На такое способны разве что одни литовцы. Сердечные раны, душевные горести превращаются в своего рода внутренний нарост, становятся частью их души, делают их иными, а кому-то и невдомек, что поначалу человек был не таким, что это не врожденное, а благоприобретенное свойство. Доведись, скажем, кому-нибудь вспороть живьем сотню литовцев — чего бы он только там не обнаружил! Другим этого с лихвой хватило бы, чтобы считать свою жизнь пеклом, а для литовца, как это кажется с виду, — лишь повод для легкой грусти. Нет, еще не придуманы ножики, которыми можно было бы кромсать сердце и постичь таким образом причины, терзающие душу того или иного литовца. Об этом ведает лишь одна поэзия, да и та — бессознательно.

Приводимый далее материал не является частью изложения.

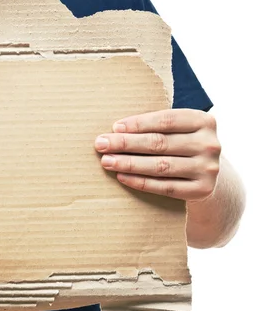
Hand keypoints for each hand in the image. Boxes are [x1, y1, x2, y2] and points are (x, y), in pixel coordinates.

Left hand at [94, 109, 220, 200]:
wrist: (206, 174)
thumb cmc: (180, 144)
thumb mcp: (178, 129)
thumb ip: (156, 125)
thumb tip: (115, 130)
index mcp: (204, 121)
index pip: (165, 120)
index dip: (138, 124)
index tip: (114, 128)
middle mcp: (210, 144)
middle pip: (159, 143)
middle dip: (126, 143)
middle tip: (100, 144)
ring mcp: (208, 169)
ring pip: (160, 166)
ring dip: (129, 164)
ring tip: (107, 161)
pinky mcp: (202, 190)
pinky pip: (165, 187)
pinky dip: (141, 182)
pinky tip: (122, 177)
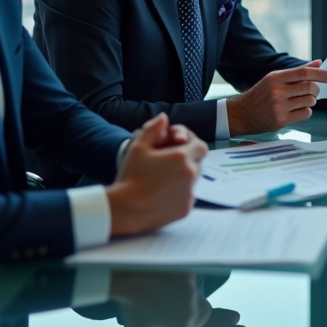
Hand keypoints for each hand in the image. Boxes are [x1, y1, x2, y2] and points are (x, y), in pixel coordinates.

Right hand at [107, 114, 206, 236]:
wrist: (124, 209)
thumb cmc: (130, 176)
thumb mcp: (138, 147)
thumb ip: (153, 129)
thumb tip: (164, 117)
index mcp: (182, 157)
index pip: (201, 147)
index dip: (192, 145)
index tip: (180, 148)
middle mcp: (190, 174)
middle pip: (198, 163)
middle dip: (188, 161)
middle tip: (169, 164)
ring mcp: (190, 193)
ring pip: (194, 180)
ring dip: (184, 177)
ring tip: (164, 179)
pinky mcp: (186, 208)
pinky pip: (188, 197)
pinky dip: (180, 193)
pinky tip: (163, 194)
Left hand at [110, 270, 210, 326]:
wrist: (128, 279)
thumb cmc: (133, 305)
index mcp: (183, 325)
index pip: (198, 322)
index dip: (188, 316)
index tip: (176, 309)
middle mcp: (191, 310)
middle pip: (204, 308)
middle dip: (195, 306)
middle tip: (179, 299)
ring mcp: (191, 291)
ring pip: (197, 291)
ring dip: (189, 289)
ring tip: (169, 286)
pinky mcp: (189, 274)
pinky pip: (191, 275)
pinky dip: (183, 274)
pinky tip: (168, 275)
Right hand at [227, 60, 326, 134]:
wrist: (241, 114)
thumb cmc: (261, 94)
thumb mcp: (275, 79)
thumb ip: (297, 71)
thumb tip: (318, 62)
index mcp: (275, 78)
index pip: (303, 73)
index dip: (320, 74)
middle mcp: (277, 92)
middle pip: (309, 88)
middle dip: (316, 90)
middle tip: (314, 91)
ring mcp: (279, 107)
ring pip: (309, 102)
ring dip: (311, 101)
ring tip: (302, 101)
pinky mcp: (281, 120)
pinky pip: (305, 114)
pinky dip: (306, 111)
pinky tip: (297, 110)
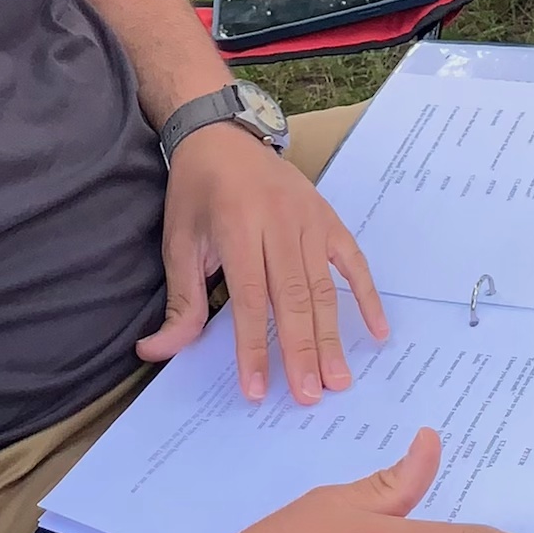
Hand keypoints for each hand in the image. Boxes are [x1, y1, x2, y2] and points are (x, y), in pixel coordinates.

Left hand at [144, 122, 378, 401]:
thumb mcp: (178, 243)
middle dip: (303, 351)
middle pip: (295, 298)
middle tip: (310, 396)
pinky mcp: (329, 220)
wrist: (223, 136)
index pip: (250, 299)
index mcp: (237, 228)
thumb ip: (180, 300)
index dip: (254, 347)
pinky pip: (353, 263)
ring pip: (325, 288)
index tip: (257, 389)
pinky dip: (367, 296)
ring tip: (338, 379)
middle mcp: (279, 225)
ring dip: (333, 336)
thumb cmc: (197, 194)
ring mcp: (310, 222)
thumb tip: (155, 351)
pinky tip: (377, 332)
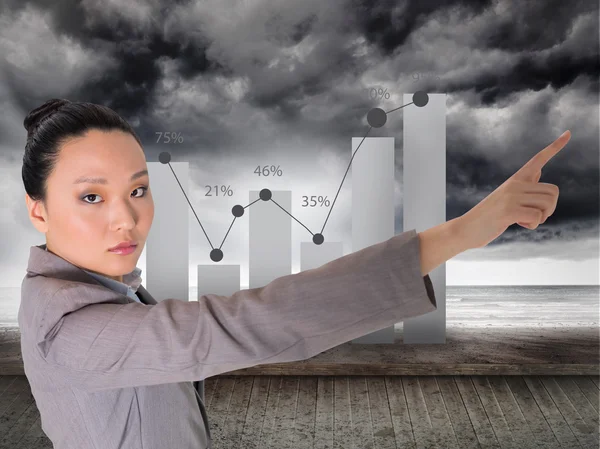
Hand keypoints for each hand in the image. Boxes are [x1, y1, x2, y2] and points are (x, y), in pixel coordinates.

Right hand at [457, 130, 570, 248]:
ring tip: (524, 220)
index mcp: (515, 179)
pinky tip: (518, 224)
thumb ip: (524, 184)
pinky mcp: (509, 211)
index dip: (555, 146)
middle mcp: (515, 184)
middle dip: (550, 208)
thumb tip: (538, 171)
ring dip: (541, 218)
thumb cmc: (487, 216)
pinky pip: (536, 216)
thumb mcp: (505, 196)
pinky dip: (532, 224)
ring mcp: (511, 197)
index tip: (569, 133)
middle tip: (534, 216)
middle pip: (553, 192)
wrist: (465, 228)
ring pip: (548, 204)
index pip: (538, 159)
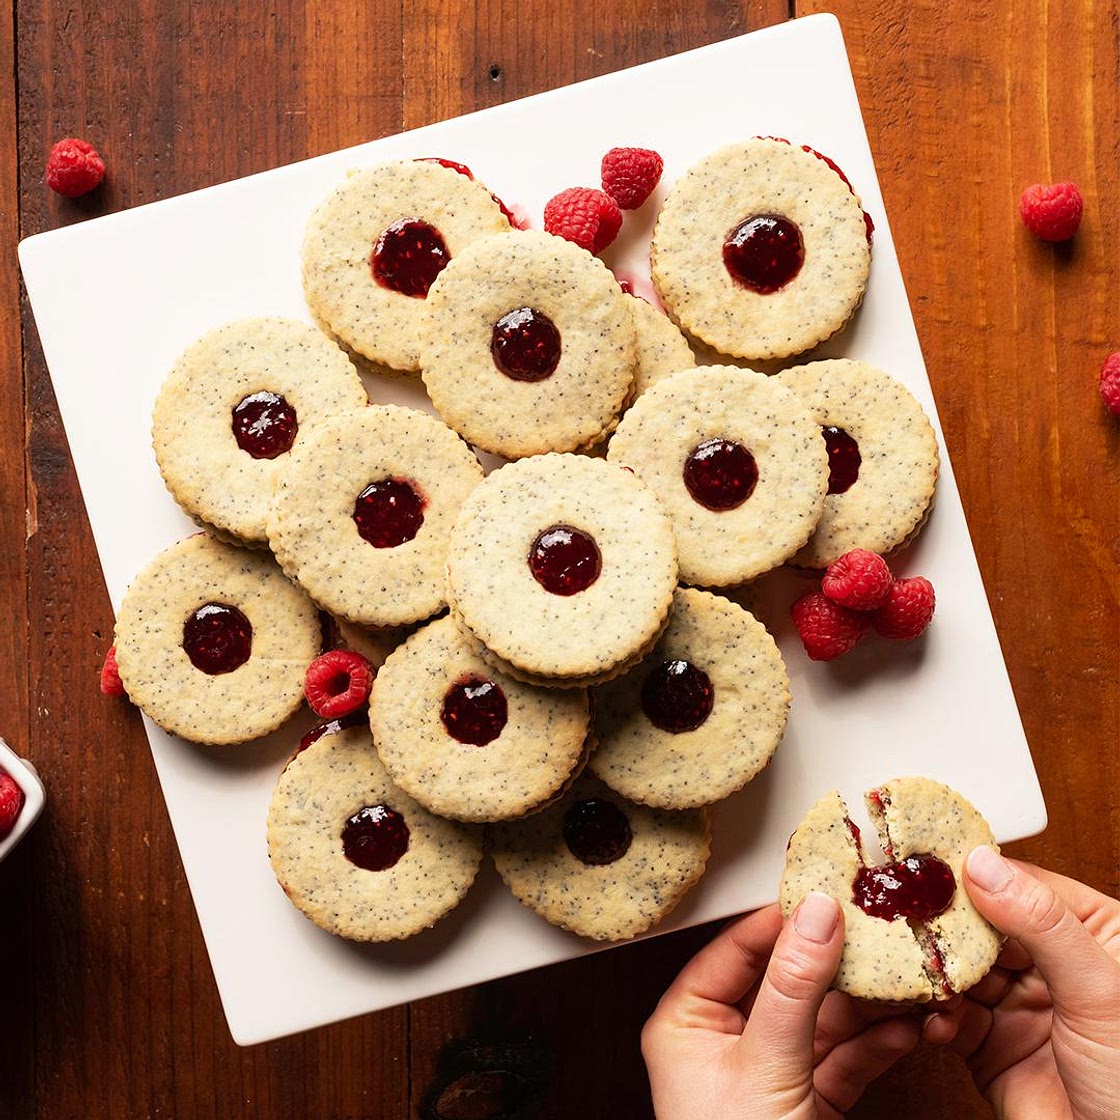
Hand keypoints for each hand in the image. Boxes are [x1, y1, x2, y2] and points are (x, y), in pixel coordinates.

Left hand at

Две недели подряд старик Гейше только и искал случая сбегать в деревню Аужбикай, чтобы взглянуть на Северию. Разумеется, он заставал ее дома, и они уходили в клеть «потолковать», а разговора, считай, что и не было — как безумный, набрасывался Гейше на девушку с поцелуями, не замечая ничего больше. Казалось, он решил нацеловаться за все бесцельно растраченные юные годы. И если суждено ему было прожить еще лет двадцать, то он втиснул их в каких-нибудь два-три года, желая взять свое и исчезнуть. Дескать, чего же в противном случае будет стоить вся эта жизнь?